**WHAT YOU HAVE TO DO**.
The records below must be transcribed exactly, with each picture left out.

**SUPPLIED RECORDS**.

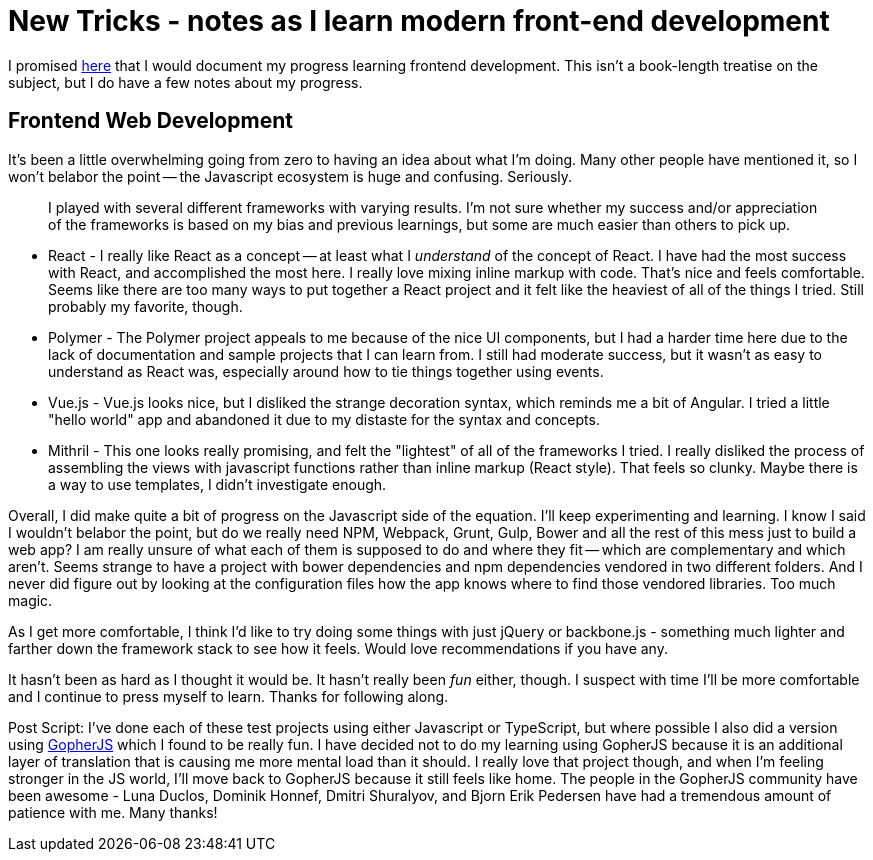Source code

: = New Tricks - notes as I learn modern front-end development 
:date: 2016/05/04 
:draft: false 
:description: Sometimes learning is hard.
:slug: new-tricks-notes-as-i-learn-modern-front-end-development 
:image_url: /uploads/864b0e1dbe2d4997a730e9b6e353b68a.jpg   
:image_credit: New Tricks - notes as I learn modern front-end development   
:image_credit_url: '#' 


I promised https://brianketelsen.com/opensource/[here] that I would document my progress learning frontend development.
This isn't a book-length treatise on the subject, but I do have a few notes about my progress.

== Frontend Web Development 

It's been a little overwhelming going from zero to having an idea about what I'm doing.
Many other people have mentioned it, so I won't belabor the point -- the Javascript ecosystem is huge and confusing.
Seriously.

____
I played with several different frameworks with varying results.
I'm not sure whether my success and/or appreciation of the frameworks is based on my bias and previous learnings, but some are much easier than others to pick up.
____

* React - I really like React as a concept -- at least what I _understand_ of the concept of React.
I have had the most success with React, and accomplished the most here.
I really love mixing inline markup with code.
That's nice and feels comfortable.
Seems like there are too many ways to put together a React project and it felt like the heaviest of all of the things I tried.
Still probably my favorite, though.
* Polymer - The Polymer project appeals to me because of the nice UI components, but I had a harder time here due to the lack of documentation and sample projects that I can learn from.
I still had moderate success, but it wasn't as easy to understand as React was, especially around how to tie things together using events.
* Vue.js - Vue.js looks nice, but I disliked the strange decoration syntax, which reminds me a bit of Angular.
I tried a little "hello world" app and abandoned it due to my distaste for the syntax and concepts.
* Mithril - This one looks really promising, and felt the "lightest" of all of the frameworks I tried.
I really disliked the process of assembling the views with javascript functions rather than inline markup (React style).
That feels so clunky.
Maybe there is a way to use templates, I didn't investigate enough.

Overall, I did make quite a bit of progress on the Javascript side of the equation.
I'll keep experimenting and learning.
I know I said I wouldn't belabor the point, but do we really need NPM, Webpack, Grunt, Gulp, Bower and all the rest of this mess just to build a web app?
I am really unsure of what each of them is supposed to do and where they fit -- which are complementary and which aren't.
Seems strange to have a project with bower dependencies and npm dependencies vendored in two different folders.
And I never did figure out by looking at the configuration files how the app knows where to find those vendored libraries.
Too much magic.

As I get more comfortable, I think I'd like to try doing some things with just jQuery or backbone.js - something much lighter and farther down the framework stack to see how it feels.
Would love recommendations if you have any.

It hasn't been as hard as I thought it would be.
It hasn't really been _fun_ either, though.
I suspect with time I'll be more comfortable and I continue to press myself to learn.
Thanks for following along.

Post Script: I've done each of these test projects using either Javascript or TypeScript, but where possible I also did a version using http://www.gopherjs.org[GopherJS] which I found to be really fun.
I have decided not to do my learning using GopherJS because it is an additional layer of translation that is causing me more mental load than it should.
I really love that project though, and when I'm feeling stronger in the JS world, I'll move back to GopherJS because it still feels like home.
The people in the GopherJS community have been awesome - Luna Duclos, Dominik Honnef, Dmitri Shuralyov, and Bjorn Erik Pedersen have had a tremendous amount of patience with me.
Many thanks!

**SOLUTION FOR THIS TASK**.
Source code

: = New Tricks - notes as I learn modern front-end development 
:date: 2016/05/04 
:draft: false 
:description: Sometimes learning is hard.
:slug: new-tricks-notes-as-i-learn-modern-front-end-development 
:image_url: /uploads/864b0e1dbe2d4997a730e9b6e353b68a.jpg   
:image_credit: New Tricks - notes as I learn modern front-end development   
:image_credit_url: '#' 


I promised https://brianketelsen.com/opensource/[here] that I would document my progress learning frontend development.
This isn't a book-length treatise on the subject, but I do have a few notes about my progress.

== Frontend Web Development 

It's been a little overwhelming going from zero to having an idea about what I'm doing.
Many other people have mentioned it, so I won't belabor the point -- the Javascript ecosystem is huge and confusing.
Seriously.

____
I played with several different frameworks with varying results.
I'm not sure whether my success and/or appreciation of the frameworks is based on my bias and previous learnings, but some are much easier than others to pick up.
____

* React - I really like React as a concept -- at least what I _understand_ of the concept of React.
I have had the most success with React, and accomplished the most here.
I really love mixing inline markup with code.
That's nice and feels comfortable.
Seems like there are too many ways to put together a React project and it felt like the heaviest of all of the things I tried.
Still probably my favorite, though.
* Polymer - The Polymer project appeals to me because of the nice UI components, but I had a harder time here due to the lack of documentation and sample projects that I can learn from.
I still had moderate success, but it wasn't as easy to understand as React was, especially around how to tie things together using events.
* Vue.js - Vue.js looks nice, but I disliked the strange decoration syntax, which reminds me a bit of Angular.
I tried a little "hello world" app and abandoned it due to my distaste for the syntax and concepts.
* Mithril - This one looks really promising, and felt the "lightest" of all of the frameworks I tried.
I really disliked the process of assembling the views with javascript functions rather than inline markup (React style).
That feels so clunky.
Maybe there is a way to use templates, I didn't investigate enough.

Overall, I did make quite a bit of progress on the Javascript side of the equation.
I'll keep experimenting and learning.
I know I said I wouldn't belabor the point, but do we really need NPM, Webpack, Grunt, Gulp, Bower and all the rest of this mess just to build a web app?
I am really unsure of what each of them is supposed to do and where they fit -- which are complementary and which aren't.
Seems strange to have a project with bower dependencies and npm dependencies vendored in two different folders.
And I never did figure out by looking at the configuration files how the app knows where to find those vendored libraries.
Too much magic.

As I get more comfortable, I think I'd like to try doing some things with just jQuery or backbone.js - something much lighter and farther down the framework stack to see how it feels.
Would love recommendations if you have any.

It hasn't been as hard as I thought it would be.
It hasn't really been _fun_ either, though.
I suspect with time I'll be more comfortable and I continue to press myself to learn.
Thanks for following along.

Post Script: I've done each of these test projects using either Javascript or TypeScript, but where possible I also did a version using http://www.gopherjs.org[GopherJS] which I found to be really fun.
I have decided not to do my learning using GopherJS because it is an additional layer of translation that is causing me more mental load than it should.
I really love that project though, and when I'm feeling stronger in the JS world, I'll move back to GopherJS because it still feels like home.
The people in the GopherJS community have been awesome - Luna Duclos, Dominik Honnef, Dmitri Shuralyov, and Bjorn Erik Pedersen have had a tremendous amount of patience with me.
Many thanks!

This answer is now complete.